Work instructions
A single count is required: the lines of the data below in which the word "computation" occurs.

Dataset content
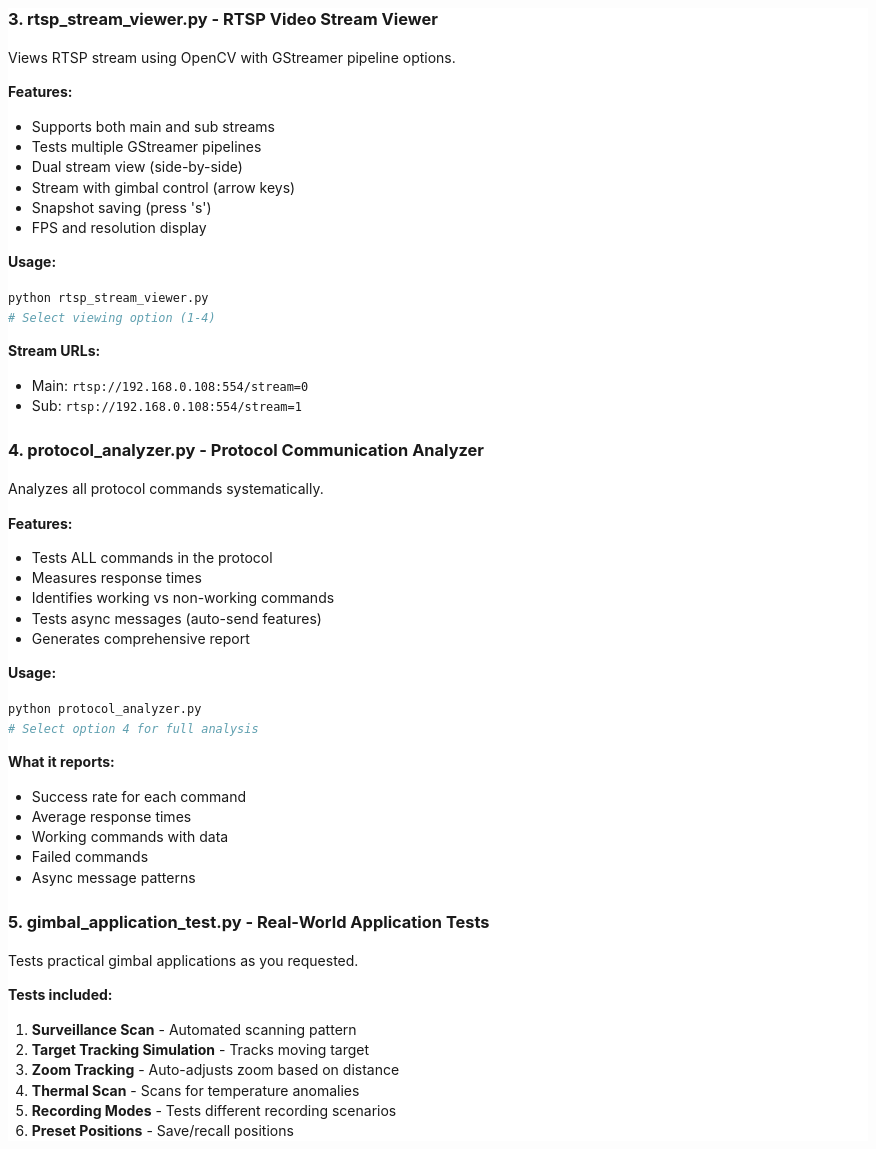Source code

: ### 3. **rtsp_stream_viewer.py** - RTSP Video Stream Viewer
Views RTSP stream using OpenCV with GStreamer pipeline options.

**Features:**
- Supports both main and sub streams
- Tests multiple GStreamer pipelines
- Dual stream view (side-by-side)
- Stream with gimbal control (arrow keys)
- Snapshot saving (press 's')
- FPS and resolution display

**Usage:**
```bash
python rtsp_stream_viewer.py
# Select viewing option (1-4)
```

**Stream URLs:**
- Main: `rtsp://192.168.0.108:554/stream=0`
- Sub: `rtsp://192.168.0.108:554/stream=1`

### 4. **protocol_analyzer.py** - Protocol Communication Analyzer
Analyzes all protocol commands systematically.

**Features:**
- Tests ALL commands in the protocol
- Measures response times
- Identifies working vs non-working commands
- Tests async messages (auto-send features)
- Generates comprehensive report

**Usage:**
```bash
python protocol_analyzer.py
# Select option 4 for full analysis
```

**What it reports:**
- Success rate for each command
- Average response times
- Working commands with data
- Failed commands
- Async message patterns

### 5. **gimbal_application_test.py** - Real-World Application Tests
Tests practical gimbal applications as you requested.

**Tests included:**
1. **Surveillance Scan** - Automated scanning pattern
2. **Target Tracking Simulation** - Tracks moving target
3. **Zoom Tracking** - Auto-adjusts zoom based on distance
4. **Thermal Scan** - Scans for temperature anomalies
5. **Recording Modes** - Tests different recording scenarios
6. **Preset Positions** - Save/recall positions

==

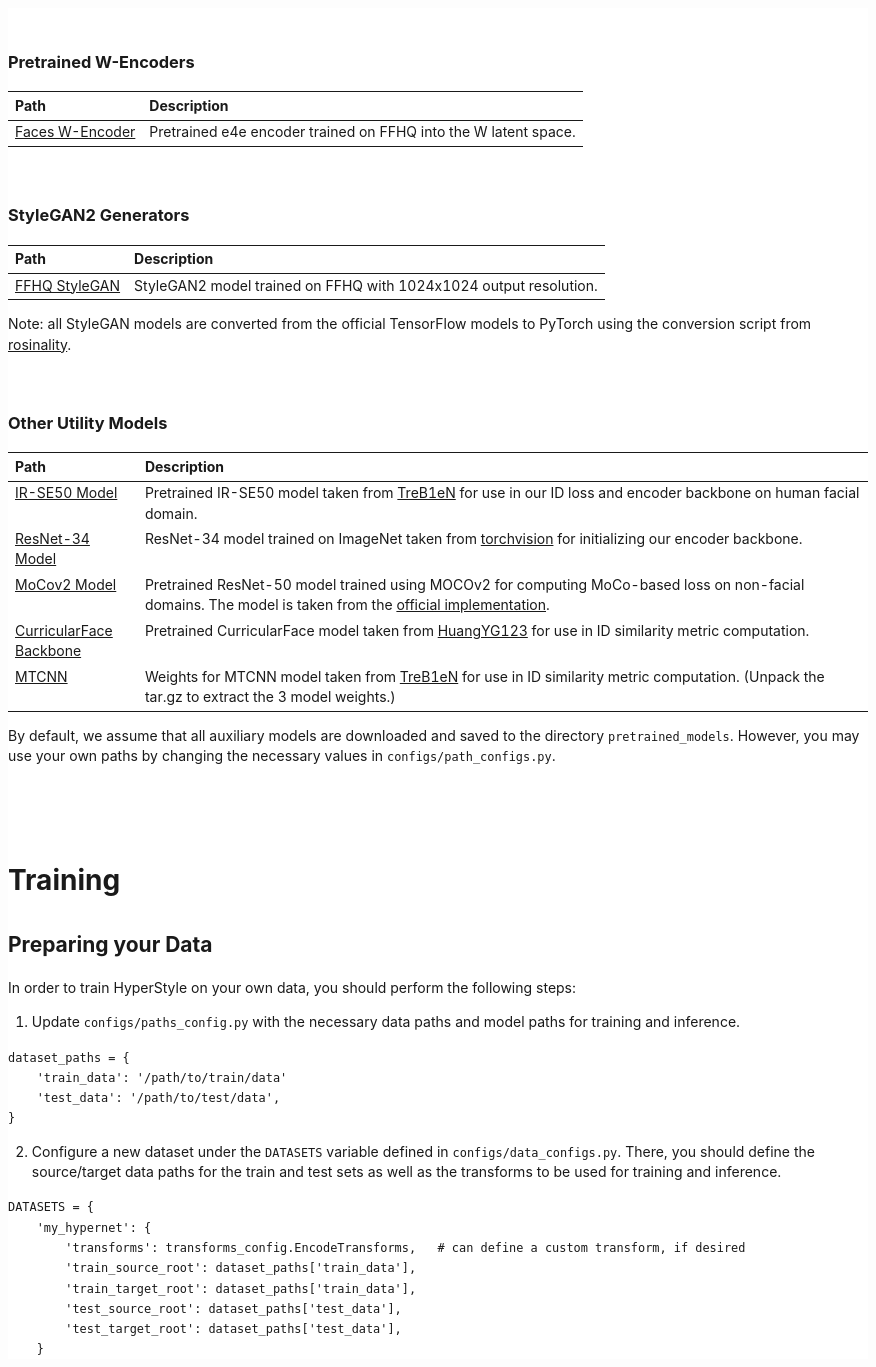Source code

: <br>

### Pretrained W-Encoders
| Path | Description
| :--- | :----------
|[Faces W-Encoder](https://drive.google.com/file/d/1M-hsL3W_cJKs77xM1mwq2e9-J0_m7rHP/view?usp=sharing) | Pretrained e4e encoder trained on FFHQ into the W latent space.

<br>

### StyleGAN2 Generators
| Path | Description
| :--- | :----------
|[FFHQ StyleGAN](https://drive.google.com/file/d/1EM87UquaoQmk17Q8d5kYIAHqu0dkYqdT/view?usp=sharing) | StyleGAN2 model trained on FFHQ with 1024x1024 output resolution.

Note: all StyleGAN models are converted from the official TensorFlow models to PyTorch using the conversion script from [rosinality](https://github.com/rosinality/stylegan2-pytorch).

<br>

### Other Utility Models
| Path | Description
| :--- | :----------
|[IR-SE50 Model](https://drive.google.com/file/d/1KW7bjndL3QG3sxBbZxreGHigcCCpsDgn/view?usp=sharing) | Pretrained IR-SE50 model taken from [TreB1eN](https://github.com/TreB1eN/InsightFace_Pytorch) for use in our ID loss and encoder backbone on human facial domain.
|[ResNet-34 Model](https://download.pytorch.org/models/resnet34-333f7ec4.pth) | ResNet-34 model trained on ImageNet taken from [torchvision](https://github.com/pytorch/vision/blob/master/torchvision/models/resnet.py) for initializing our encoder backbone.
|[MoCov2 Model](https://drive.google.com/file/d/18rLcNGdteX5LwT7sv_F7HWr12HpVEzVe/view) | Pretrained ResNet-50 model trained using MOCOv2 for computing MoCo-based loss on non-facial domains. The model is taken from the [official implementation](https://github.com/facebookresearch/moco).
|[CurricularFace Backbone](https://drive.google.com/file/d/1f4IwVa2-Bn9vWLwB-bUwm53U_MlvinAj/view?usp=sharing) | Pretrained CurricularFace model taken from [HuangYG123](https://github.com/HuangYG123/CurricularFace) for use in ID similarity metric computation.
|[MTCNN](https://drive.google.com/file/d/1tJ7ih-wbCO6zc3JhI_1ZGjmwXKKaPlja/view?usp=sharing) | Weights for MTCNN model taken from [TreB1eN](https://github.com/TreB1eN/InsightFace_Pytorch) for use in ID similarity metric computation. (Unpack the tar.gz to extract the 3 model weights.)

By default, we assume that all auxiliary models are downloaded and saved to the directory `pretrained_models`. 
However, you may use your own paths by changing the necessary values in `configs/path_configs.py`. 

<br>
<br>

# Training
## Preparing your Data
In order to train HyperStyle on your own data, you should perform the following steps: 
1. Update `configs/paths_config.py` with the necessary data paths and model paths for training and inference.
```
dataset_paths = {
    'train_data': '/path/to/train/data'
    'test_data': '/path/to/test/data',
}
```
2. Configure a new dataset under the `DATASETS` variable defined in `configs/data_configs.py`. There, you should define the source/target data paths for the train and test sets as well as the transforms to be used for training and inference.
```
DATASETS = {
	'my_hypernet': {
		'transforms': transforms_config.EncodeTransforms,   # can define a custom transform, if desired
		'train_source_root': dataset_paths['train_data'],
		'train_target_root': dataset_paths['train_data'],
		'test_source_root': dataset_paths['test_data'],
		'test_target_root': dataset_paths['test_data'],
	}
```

The completed task
2